*** RECORDS FOR THE EXERCISE

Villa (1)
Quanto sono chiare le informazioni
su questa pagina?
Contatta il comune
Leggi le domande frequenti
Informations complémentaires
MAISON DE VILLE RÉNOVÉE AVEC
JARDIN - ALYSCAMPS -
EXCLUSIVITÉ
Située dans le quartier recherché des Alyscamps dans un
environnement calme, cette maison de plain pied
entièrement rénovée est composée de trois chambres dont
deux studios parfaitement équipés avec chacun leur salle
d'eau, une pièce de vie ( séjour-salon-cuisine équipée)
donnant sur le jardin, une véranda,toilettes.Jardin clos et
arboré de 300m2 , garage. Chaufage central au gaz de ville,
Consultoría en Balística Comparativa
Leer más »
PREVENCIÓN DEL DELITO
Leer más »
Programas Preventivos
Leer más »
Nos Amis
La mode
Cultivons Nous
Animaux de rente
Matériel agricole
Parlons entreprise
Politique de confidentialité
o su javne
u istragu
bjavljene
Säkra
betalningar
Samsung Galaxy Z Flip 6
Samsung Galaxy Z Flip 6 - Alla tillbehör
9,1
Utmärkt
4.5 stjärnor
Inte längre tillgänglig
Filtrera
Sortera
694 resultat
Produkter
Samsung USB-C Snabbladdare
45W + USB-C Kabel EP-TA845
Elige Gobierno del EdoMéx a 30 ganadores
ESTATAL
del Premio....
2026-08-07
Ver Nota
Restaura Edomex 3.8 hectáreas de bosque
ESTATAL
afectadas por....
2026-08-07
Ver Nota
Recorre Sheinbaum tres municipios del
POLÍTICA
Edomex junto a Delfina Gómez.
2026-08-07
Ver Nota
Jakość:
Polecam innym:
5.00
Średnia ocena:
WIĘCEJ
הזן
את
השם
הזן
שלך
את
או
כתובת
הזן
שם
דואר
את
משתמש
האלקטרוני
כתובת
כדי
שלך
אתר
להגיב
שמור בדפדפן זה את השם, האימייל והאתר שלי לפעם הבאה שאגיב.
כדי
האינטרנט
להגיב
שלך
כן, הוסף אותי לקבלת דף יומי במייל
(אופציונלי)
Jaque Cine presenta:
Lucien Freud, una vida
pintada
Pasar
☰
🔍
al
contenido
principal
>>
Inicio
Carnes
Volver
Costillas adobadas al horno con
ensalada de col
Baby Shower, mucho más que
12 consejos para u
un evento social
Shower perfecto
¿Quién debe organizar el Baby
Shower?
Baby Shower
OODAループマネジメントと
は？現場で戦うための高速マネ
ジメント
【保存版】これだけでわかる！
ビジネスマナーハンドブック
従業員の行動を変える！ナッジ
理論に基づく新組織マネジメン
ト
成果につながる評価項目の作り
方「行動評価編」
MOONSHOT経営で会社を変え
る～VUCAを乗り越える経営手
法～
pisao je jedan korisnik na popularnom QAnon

******

# WORK TO BE COMPLETED
I would like you to output every record exactly as written.

# YOUR SOLUTION
Villa (1)
Quanto sono chiare le informazioni
su questa pagina?
Contatta il comune
Leggi le domande frequenti
Informations complémentaires
MAISON DE VILLE RÉNOVÉE AVEC
JARDIN - ALYSCAMPS -
EXCLUSIVITÉ
Située dans le quartier recherché des Alyscamps dans un
environnement calme, cette maison de plain pied
entièrement rénovée est composée de trois chambres dont
deux studios parfaitement équipés avec chacun leur salle
d'eau, une pièce de vie ( séjour-salon-cuisine équipée)
donnant sur le jardin, une véranda,toilettes.Jardin clos et
arboré de 300m2 , garage. Chaufage central au gaz de ville,
Consultoría en Balística Comparativa
Leer más »
PREVENCIÓN DEL DELITO
Leer más »
Programas Preventivos
Leer más »
Nos Amis
La mode
Cultivons Nous
Animaux de rente
Matériel agricole
Parlons entreprise
Politique de confidentialité
o su javne
u istragu
bjavljene
Säkra
betalningar
Samsung Galaxy Z Flip 6
Samsung Galaxy Z Flip 6 - Alla tillbehör
9,1
Utmärkt
4.5 stjärnor
Inte längre tillgänglig
Filtrera
Sortera
694 resultat
Produkter
Samsung USB-C Snabbladdare
45W + USB-C Kabel EP-TA845
Elige Gobierno del EdoMéx a 30 ganadores
ESTATAL
del Premio....
2026-08-07
Ver Nota
Restaura Edomex 3.8 hectáreas de bosque
ESTATAL
afectadas por....
2026-08-07
Ver Nota
Recorre Sheinbaum tres municipios del
POLÍTICA
Edomex junto a Delfina Gómez.
2026-08-07
Ver Nota
Jakość:
Polecam innym:
5.00
Średnia ocena:
WIĘCEJ
הזן
את
השם
הזן
שלך
את
או
כתובת
הזן
שם
דואר
את
משתמש
האלקטרוני
כתובת
כדי
שלך
אתר
להגיב
שמור בדפדפן זה את השם, האימייל והאתר שלי לפעם הבאה שאגיב.
כדי
האינטרנט
להגיב
שלך
כן, הוסף אותי לקבלת דף יומי במייל
(אופציונלי)
Jaque Cine presenta:
Lucien Freud, una vida
pintada
Pasar
☰
🔍
al
contenido
principal
>>
Inicio
Carnes
Volver
Costillas adobadas al horno con
ensalada de col
Baby Shower, mucho más que
12 consejos para u
un evento social
Shower perfecto
¿Quién debe organizar el Baby
Shower?
Baby Shower
OODAループマネジメントと
は？現場で戦うための高速マネ
ジメント
【保存版】これだけでわかる！
ビジネスマナーハンドブック
従業員の行動を変える！ナッジ
理論に基づく新組織マネジメン
ト
成果につながる評価項目の作り
方「行動評価編」
MOONSHOT経営で会社を変え
る～VUCAを乗り越える経営手
法～
pisao je jedan korisnik na popularnom QAnon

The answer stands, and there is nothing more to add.